'''
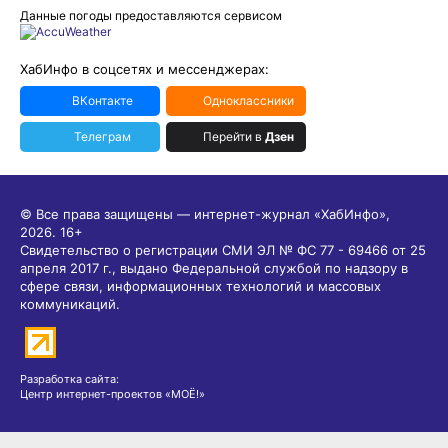
Данные погоды предоставляются сервисом
ХабИнфо в соцсетях и мессенджерах:
ВКонтакте
Одноклассники
Телеграм
Перейти в
Дзен
© Все права защищены — интернет-журнал «ХабИнфо»,
2026.
16+
Свидетельство о регистрации СМИ ЭЛ № ФС 77 - 69466 от 25
апреля 2017 г., выдано Федеральной службой по надзору в
сфере связи, информационных технологий и массовых
коммуникаций.
Разработка сайта:
Центр интернет-проектов «МОЁ!»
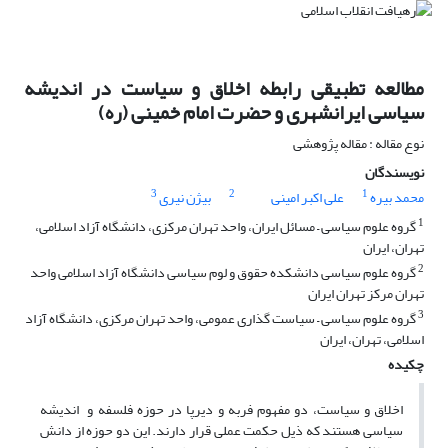
مطالعه تطبیقی رابطه اخلاق و سیاست در اندیشه
سیاسی ایرانشهری و حضرت امام خمینی (ره)
نوع مقاله : مقاله پژوهشی
نویسندگان
3
2
1
محمد بیره
علی اکبر امینی
بیژن نیری
1
گروه علوم سیاسی – مسائل ایران، واحد تهران مرکزی، دانشگاه آزاد اسلامی،
تهران، ایران
2
گروه علوم سیاسی دانشکده حقوق و لوم سیاسی دانشگاه آزاد اسلامی واحد
تهران مرکز تهران ایران
3
گروه علوم سیاسی – سیاست گذاری عمومی، واحد تهران مرکزی، دانشگاه آزاد
اسلامی، تهران، ایران
چکیده
اخلاق و سیاست، دو مفهوم فربه و دیرپا در حوزه فلسفه و اندیشه
سیاسی هستند که ذیل حکمت عملی قرار دارند. این دو حوزه از دانش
'''
Assigned task:
Copy the listing above word for word, leaving out the pictures.

Problem solution:
Данные погоды предоставляются сервисом
ХабИнфо в соцсетях и мессенджерах:
ВКонтакте
Одноклассники
Телеграм
Перейти в
Дзен
© Все права защищены — интернет-журнал «ХабИнфо»,
2026.
16+
Свидетельство о регистрации СМИ ЭЛ № ФС 77 - 69466 от 25
апреля 2017 г., выдано Федеральной службой по надзору в
сфере связи, информационных технологий и массовых
коммуникаций.
Разработка сайта:
Центр интернет-проектов «МОЁ!»
مطالعه تطبیقی رابطه اخلاق و سیاست در اندیشه
سیاسی ایرانشهری و حضرت امام خمینی (ره)
نوع مقاله : مقاله پژوهشی
نویسندگان
3
2
1
محمد بیره
علی اکبر امینی
بیژن نیری
1
گروه علوم سیاسی – مسائل ایران، واحد تهران مرکزی، دانشگاه آزاد اسلامی،
تهران، ایران
2
گروه علوم سیاسی دانشکده حقوق و لوم سیاسی دانشگاه آزاد اسلامی واحد
تهران مرکز تهران ایران
3
گروه علوم سیاسی – سیاست گذاری عمومی، واحد تهران مرکزی، دانشگاه آزاد
اسلامی، تهران، ایران
چکیده
اخلاق و سیاست، دو مفهوم فربه و دیرپا در حوزه فلسفه و اندیشه
سیاسی هستند که ذیل حکمت عملی قرار دارند. این دو حوزه از دانش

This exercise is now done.